What is expected.
Pick up the pull request thread on adding lit-llama benchmarks after its final comment and keep it going.

Excerpted text.
□ □ □

Add lit-llama benchmarks (logits, autoregressive generation, lora fine tuning) #1730

ezyang · 2023-06-12T21:32:19Z

Signed-off-by: Edward Z. Yang ezyang@meta.com

…e tuning) Signed-off-by: Edward Z. Yang <ezyang@meta.com>

msaroufim

Some minor nits otherwise thanks! Let's see how long CI will take now lol

msaroufim · 2023-06-12T21:41:41Z

torchbenchmark/models/lit_llama_lora/__init__.py

+    def train(self):
+        logits = self.model(*self.example_inputs)
+        logits.sum().backward()
+        # meh this sucks


xd, this might be a good dataset https://huggingface.co/datasets/OpenAssistant/oasst1

Even finetuning on two examples of questions you make up might be not bad as a sanity

Will fix this later, I think. Not needed for dynamo benchmarks.

msaroufim · 2023-06-12T21:43:38Z

torchbenchmark/models/lit_llama_generate/__init__.py

+    def eval(self):
+        self.model.eval()
+        with torch.no_grad():
+            y = self.model(*self.example_inputs)


do you mind printing the input prompt and the output, will be nice to do vibe checks later

Hmm, but I don't want to print it here, because then the detokenization would also count as part of the benchmark?

□ □ □

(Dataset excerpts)
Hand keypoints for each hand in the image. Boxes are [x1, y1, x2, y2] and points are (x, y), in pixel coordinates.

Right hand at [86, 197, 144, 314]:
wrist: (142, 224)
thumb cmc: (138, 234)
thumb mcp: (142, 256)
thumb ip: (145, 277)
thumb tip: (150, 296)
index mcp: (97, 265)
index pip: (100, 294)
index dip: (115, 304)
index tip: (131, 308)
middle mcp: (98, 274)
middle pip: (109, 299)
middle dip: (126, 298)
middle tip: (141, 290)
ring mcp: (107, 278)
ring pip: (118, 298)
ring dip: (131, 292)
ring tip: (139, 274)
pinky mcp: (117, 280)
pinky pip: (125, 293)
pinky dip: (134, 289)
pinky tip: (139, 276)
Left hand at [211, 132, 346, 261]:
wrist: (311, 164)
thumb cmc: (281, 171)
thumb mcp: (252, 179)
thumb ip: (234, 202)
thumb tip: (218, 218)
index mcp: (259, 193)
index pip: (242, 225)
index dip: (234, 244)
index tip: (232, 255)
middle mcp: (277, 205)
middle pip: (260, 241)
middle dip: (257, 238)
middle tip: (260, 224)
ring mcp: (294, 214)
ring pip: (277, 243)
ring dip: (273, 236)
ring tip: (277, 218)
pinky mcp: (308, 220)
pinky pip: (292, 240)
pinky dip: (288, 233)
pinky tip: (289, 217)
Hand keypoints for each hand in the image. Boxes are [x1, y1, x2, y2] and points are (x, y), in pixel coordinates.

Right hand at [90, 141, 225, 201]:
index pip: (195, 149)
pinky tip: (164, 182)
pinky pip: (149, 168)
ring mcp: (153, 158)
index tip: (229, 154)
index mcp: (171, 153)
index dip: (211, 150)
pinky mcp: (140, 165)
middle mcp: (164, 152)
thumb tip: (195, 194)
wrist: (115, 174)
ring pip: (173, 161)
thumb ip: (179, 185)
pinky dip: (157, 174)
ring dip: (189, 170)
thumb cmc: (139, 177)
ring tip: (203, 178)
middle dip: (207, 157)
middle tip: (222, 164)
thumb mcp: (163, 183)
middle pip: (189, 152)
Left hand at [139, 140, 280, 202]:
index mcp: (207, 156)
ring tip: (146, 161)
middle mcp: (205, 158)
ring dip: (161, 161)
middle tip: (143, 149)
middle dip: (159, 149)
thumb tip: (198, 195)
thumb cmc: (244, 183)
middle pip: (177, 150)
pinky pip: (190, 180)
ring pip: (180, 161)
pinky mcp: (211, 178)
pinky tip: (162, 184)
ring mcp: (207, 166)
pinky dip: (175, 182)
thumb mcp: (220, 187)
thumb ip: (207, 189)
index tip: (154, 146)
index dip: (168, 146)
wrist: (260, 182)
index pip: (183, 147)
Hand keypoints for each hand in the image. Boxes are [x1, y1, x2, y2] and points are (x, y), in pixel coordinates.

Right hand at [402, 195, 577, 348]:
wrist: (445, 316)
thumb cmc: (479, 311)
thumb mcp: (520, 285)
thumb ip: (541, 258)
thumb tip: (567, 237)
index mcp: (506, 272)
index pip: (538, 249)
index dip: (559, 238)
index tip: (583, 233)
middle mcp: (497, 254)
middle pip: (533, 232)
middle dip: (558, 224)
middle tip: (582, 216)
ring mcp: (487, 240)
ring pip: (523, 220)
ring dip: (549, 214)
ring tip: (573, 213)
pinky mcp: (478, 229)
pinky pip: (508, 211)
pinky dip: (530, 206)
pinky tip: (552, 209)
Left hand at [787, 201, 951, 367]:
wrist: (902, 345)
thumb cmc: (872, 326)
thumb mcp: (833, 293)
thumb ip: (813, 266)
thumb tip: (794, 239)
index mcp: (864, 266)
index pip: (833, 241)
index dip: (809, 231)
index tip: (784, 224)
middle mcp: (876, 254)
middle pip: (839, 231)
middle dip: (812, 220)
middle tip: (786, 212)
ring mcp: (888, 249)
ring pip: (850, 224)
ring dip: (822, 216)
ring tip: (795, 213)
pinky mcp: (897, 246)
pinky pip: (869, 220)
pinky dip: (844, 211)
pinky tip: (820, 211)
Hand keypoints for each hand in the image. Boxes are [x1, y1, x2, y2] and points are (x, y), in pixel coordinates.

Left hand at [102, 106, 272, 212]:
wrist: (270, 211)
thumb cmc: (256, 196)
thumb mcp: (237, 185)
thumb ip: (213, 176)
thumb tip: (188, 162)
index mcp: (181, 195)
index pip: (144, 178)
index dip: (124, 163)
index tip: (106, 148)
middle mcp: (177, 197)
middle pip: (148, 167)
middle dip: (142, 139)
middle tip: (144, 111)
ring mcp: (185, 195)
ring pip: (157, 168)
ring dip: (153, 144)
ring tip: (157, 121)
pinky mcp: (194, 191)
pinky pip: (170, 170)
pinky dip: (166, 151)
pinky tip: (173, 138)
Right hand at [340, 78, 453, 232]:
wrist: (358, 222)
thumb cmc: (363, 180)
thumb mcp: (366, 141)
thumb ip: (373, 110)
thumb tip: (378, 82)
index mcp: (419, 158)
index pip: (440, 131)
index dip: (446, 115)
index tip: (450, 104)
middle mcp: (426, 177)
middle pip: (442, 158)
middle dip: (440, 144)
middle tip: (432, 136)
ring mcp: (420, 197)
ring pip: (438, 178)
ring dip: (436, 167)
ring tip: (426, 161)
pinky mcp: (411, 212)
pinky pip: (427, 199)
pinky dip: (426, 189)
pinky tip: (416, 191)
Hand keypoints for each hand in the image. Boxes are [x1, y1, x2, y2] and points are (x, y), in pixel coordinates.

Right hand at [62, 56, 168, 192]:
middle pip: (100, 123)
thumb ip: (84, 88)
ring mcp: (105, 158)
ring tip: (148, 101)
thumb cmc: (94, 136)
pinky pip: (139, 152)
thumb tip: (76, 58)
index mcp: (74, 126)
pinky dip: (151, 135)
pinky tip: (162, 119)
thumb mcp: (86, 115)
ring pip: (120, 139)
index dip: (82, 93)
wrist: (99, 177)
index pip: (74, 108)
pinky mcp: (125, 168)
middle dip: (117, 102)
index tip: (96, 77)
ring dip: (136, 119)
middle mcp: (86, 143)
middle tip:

□ □ □

Expected answer.
msaroufim · 2023-06-12T21:44:32Z

torchbenchmark/models/lit_llama_generate/__init__.py

+        self.model = GenerationWrapper(self.model)
+        tokenizer = Tokenizer(os.path.join(LIT_LLAMA_PATH, "checkpoints/lit-llama/tokenizer.model"))
+        # max_new_tokens matches lit-llama/generate.py
+        self.example_inputs = (tokenizer.encode("The meaning of life is", bos=True, eos=False, device=device), 50)


is 50 the max number of tokens to generate?

xuzhao9

LGTM. How large is the checkpoint file and is there any rules on the accessing frequency? If we download it too frequently (every CI workflow and every nightly testing workflow), the server might ban our access.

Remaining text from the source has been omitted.